▶ **Work required**
Every entry must be duplicated precisely as written.

+ + + + + + +

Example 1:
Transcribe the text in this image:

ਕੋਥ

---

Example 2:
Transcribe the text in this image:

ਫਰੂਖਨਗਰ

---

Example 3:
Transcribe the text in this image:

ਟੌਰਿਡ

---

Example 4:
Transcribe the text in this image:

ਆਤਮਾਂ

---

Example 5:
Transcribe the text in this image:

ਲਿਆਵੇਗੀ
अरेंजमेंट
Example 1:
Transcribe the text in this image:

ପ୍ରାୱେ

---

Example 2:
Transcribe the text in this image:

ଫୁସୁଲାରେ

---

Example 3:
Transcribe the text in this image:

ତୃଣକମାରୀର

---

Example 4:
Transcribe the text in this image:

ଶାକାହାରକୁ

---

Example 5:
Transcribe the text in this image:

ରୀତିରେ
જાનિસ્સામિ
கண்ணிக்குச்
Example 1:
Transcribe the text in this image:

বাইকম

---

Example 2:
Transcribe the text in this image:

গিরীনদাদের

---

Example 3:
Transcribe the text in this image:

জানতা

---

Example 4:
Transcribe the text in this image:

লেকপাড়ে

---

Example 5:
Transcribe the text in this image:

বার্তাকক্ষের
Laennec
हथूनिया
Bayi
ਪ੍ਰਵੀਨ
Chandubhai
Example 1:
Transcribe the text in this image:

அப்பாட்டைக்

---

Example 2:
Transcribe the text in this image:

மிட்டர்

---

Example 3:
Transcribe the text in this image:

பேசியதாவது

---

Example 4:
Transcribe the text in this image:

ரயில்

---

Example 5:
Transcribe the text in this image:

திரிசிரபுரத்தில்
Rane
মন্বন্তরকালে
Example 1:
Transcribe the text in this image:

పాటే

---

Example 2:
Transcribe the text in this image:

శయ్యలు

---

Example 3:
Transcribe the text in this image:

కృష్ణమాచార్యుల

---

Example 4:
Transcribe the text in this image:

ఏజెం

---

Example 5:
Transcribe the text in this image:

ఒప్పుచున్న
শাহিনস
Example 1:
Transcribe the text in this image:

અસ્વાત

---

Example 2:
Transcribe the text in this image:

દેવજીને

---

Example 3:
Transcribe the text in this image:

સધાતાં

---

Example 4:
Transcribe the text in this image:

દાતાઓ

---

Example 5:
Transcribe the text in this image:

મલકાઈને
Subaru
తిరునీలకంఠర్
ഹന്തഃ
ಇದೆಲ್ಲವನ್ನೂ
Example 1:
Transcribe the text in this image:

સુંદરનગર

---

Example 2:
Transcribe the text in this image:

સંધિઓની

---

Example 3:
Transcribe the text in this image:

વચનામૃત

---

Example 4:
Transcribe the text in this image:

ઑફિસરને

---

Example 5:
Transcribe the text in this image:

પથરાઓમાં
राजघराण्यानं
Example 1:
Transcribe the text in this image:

+ + + + + + +

▶ **Solution for this task**
Example 1:
Transcribe the text in this image:

ਕੋਥ

---

Example 2:
Transcribe the text in this image:

ਫਰੂਖਨਗਰ

---

Example 3:
Transcribe the text in this image:

ਟੌਰਿਡ

---

Example 4:
Transcribe the text in this image:

ਆਤਮਾਂ

---

Example 5:
Transcribe the text in this image:

ਲਿਆਵੇਗੀ
अरेंजमेंट
Example 1:
Transcribe the text in this image:

ପ୍ରାୱେ

---

Example 2:
Transcribe the text in this image:

ଫୁସୁଲାରେ

---

Example 3:
Transcribe the text in this image:

ତୃଣକମାରୀର

---

Example 4:
Transcribe the text in this image:

ଶାକାହାରକୁ

---

Example 5:
Transcribe the text in this image:

ରୀତିରେ
જાનિસ્સામિ
கண்ணிக்குச்
Example 1:
Transcribe the text in this image:

বাইকম

---

Example 2:
Transcribe the text in this image:

গিরীনদাদের

---

Example 3:
Transcribe the text in this image:

জানতা

---

Example 4:
Transcribe the text in this image:

লেকপাড়ে

---

Example 5:
Transcribe the text in this image:

বার্তাকক্ষের
Laennec
हथूनिया
Bayi
ਪ੍ਰਵੀਨ
Chandubhai
Example 1:
Transcribe the text in this image:

அப்பாட்டைக்

---

Example 2:
Transcribe the text in this image:

மிட்டர்

---

Example 3:
Transcribe the text in this image:

பேசியதாவது

---

Example 4:
Transcribe the text in this image:

ரயில்

---

Example 5:
Transcribe the text in this image:

திரிசிரபுரத்தில்
Rane
মন্বন্তরকালে
Example 1:
Transcribe the text in this image:

పాటే

---

Example 2:
Transcribe the text in this image:

శయ్యలు

---

Example 3:
Transcribe the text in this image:

కృష్ణమాచార్యుల

---

Example 4:
Transcribe the text in this image:

ఏజెం

---

Example 5:
Transcribe the text in this image:

ఒప్పుచున్న
শাহিনস
Example 1:
Transcribe the text in this image:

અસ્વાત

---

Example 2:
Transcribe the text in this image:

દેવજીને

---

Example 3:
Transcribe the text in this image:

સધાતાં

---

Example 4:
Transcribe the text in this image:

દાતાઓ

---

Example 5:
Transcribe the text in this image:

મલકાઈને
Subaru
తిరునీలకంఠర్
ഹന്തഃ
ಇದೆಲ್ಲವನ್ನೂ
Example 1:
Transcribe the text in this image:

સુંદરનગર

---

Example 2:
Transcribe the text in this image:

સંધિઓની

---

Example 3:
Transcribe the text in this image:

વચનામૃત

---

Example 4:
Transcribe the text in this image:

ઑફિસરને

---

Example 5:
Transcribe the text in this image:

પથરાઓમાં
राजघराण्यानं
Example 1:
Transcribe the text in this image:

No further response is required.